Both engines are equipped with auto stop-start systems, which we’ve often found so annoying that we turn it off in other vehicles. In this case, though, it’s nearly imperceptible in both applications, so while you can deactivate it, few will feel the need. Also imperceptible in operation is the Escape’s “Intelligent 4WD” system (a $1750 add-on to either turbo engine) that can send 100 percent of the torque to either axle. Spying a rather steep and deeply rutted dirt trail near one of our photo spots, we summoned the bravery to trek some distance into the off-road yonder, and to our surprise (and relief) the Escape handled the trail without complaint.

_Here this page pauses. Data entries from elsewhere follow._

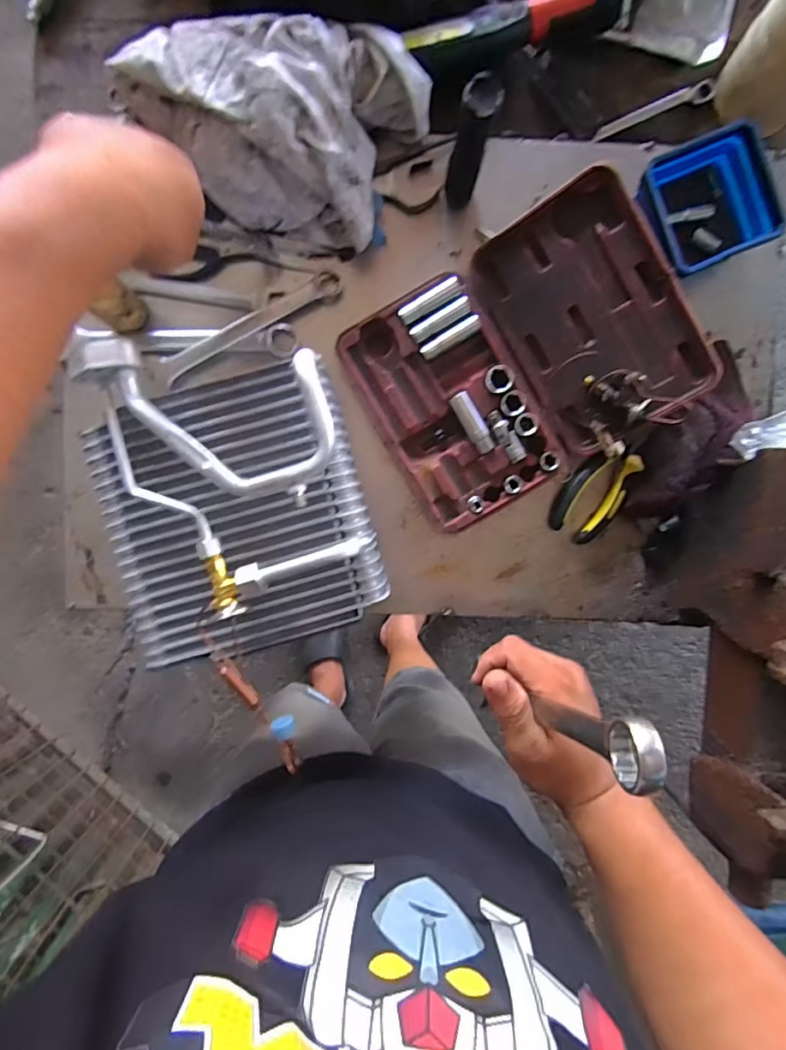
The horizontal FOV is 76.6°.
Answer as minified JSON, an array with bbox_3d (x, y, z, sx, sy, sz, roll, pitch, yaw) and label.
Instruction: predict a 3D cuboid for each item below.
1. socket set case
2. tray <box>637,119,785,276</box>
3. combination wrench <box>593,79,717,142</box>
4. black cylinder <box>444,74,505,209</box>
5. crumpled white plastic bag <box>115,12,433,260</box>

That’s probably farther “off-road” than most crossovers ever venture, but the ability is there for those who’ve ticked the right option box.
Tidy in the Twisties, But Don’t Get Crazy
Back on twisty two-lane roads, each Escape model we drove turned with precision and predictability, but the steering felt unnaturally rubbery the more we turned the wheel, as if it were being self-centered by a Bowflex. While preferable to steering systems you can turn with one finger that deliver no feedback, this constant, springlike pressure discouraged enthusiastic driving. Ford asserted that the new Escape’s steering is “best in class,” but we wondered if they’d driven the Mazda CX-5 before making that statement. If so, their shot went wide of the target. That said, the Escape’s body motions are managed as well as one would expect—that is, it’s a generally tidy handler but prone to understeer, with plenty of tire squeal to warn the driver against indulging any exuberance.

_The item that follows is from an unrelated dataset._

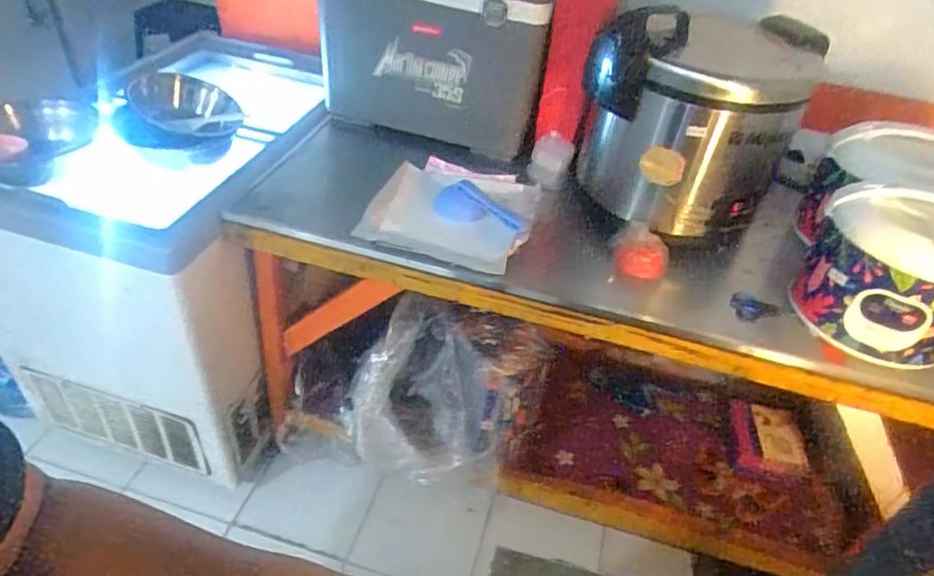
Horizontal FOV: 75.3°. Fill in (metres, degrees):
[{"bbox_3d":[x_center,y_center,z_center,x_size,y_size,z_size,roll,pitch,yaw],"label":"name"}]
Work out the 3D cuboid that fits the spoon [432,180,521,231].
[{"bbox_3d":[0.023,-0.151,1.129,0.208,0.060,0.056,22,40,38],"label":"spoon"}]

The Escape is clearly happiest around town or in steady-state freeway driving, where the ride quality is excellent, even when equipped with the Sport Appearance package’s 19-inch wheels and tires. We also tested some of the Escape’s available electronic driving aids, including its lane-keeping system that warns of lane departure via a steering-wheel vibration; if the driver chooses, it can be programmed to supplement that warning with gentle steering input to bring the vehicle back toward the middle of the lane. Also newly available is active cruise control, which offers driver-selectable following distances.

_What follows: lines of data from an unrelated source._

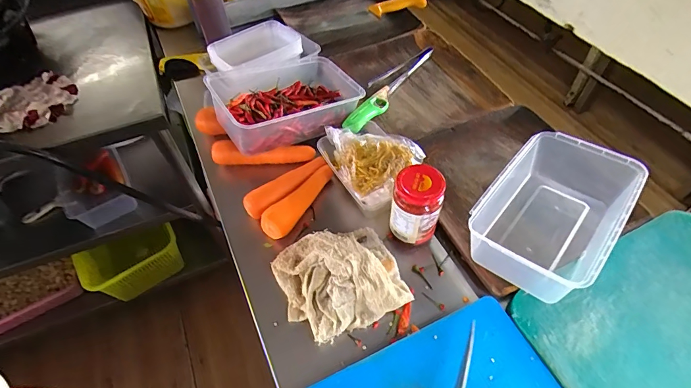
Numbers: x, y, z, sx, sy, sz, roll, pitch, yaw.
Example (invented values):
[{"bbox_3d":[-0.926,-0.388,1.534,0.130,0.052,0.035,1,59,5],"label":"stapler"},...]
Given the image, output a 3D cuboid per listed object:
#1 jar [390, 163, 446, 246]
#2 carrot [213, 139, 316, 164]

The 2017 Ford Escape arrives at dealerships in May. The entry-level S model, available only with front-wheel drive, starts at the advertising-friendly price of $24,495, but we imagine few customers outside of fleets will stop there, as the SE brings more equipment, the turbo 1.5-liter engine, paddle shifters, and 1-to-2-mpg better fuel economy for just $25,995. Load up a Titanium model with all available goodies and the sticker brushes up against $40,000. That’s a lot of money for an Escape, but the lower-priced models represent strong values in the segment. With the compact-crossover segment still expanding, this easier-to-use, easy-to-drive, and easier-to-look-at Escape likely will remain the company’s bestselling non-pickup for years to come.